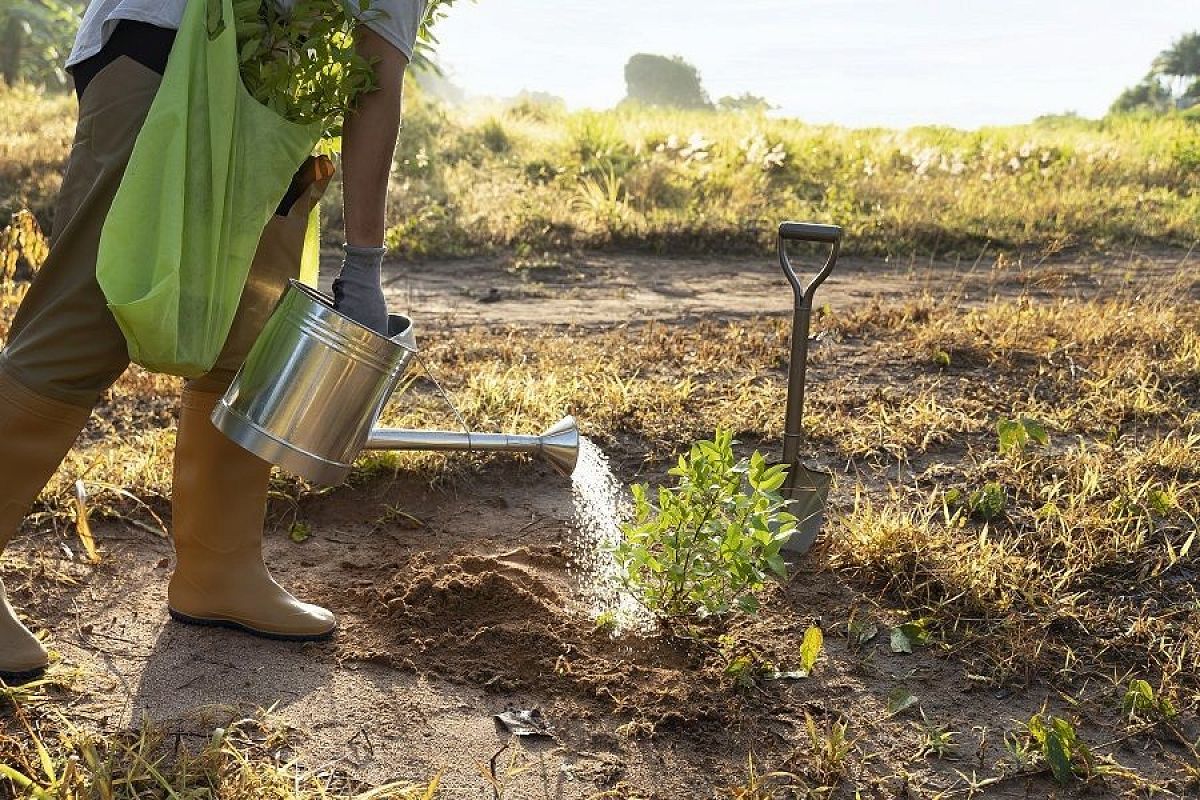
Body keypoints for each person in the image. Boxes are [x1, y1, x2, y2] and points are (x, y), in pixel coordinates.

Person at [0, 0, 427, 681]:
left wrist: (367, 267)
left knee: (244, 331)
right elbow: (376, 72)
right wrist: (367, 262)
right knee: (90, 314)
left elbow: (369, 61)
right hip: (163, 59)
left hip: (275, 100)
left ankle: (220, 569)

━━━

The task calls for all records to be set down precisely, excluding any images.

Body keypoints for each person in the image. Boxes are [x1, y1, x2, y2] and points are (x, y), in pixel coordinates.

Person at [0, 0, 427, 681]:
left wrist: (367, 267)
left knee: (244, 331)
right elbow: (376, 72)
right wrist: (367, 262)
right knee: (90, 314)
left elbow: (369, 61)
right hip: (163, 59)
left hip: (275, 100)
left ankle: (220, 569)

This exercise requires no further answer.